> **Exercise aim**: Every line of the material below that holds the string "并在卷级别" should be copied.
----- Records provided -----
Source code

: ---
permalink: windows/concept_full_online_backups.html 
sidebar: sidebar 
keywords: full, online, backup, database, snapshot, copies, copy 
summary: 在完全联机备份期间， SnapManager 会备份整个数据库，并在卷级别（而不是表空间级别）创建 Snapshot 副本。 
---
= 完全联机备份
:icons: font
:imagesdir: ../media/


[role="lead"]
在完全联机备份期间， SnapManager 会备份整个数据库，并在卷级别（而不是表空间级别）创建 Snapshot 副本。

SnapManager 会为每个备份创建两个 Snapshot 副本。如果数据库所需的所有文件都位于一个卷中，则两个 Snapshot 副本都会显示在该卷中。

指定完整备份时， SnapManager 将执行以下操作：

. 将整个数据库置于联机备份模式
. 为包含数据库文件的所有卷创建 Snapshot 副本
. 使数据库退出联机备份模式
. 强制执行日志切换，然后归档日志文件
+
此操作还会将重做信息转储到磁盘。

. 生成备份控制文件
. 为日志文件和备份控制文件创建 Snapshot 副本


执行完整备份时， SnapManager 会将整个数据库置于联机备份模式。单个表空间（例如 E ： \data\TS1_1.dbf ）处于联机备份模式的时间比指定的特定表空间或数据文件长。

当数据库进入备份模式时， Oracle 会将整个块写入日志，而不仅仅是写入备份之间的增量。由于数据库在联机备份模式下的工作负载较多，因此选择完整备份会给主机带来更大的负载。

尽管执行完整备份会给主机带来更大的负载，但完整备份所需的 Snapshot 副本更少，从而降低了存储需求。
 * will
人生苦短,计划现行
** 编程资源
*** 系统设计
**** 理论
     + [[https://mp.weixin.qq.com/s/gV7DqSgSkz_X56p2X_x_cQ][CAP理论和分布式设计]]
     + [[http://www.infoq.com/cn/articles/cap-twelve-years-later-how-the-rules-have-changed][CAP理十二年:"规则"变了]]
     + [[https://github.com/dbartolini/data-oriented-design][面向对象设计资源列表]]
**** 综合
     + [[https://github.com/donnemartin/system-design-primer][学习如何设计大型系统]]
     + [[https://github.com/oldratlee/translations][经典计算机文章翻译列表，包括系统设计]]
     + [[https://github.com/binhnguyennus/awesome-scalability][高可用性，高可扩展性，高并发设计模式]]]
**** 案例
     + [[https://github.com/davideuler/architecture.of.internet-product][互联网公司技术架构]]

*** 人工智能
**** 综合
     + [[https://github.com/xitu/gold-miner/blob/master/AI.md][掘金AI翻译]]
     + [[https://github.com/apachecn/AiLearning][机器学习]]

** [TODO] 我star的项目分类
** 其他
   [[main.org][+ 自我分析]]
-----
> **Worked solution**:
summary: 在完全联机备份期间， SnapManager 会备份整个数据库，并在卷级别（而不是表空间级别）创建 Snapshot 副本。 
在完全联机备份期间， SnapManager 会备份整个数据库，并在卷级别（而不是表空间级别）创建 Snapshot 副本。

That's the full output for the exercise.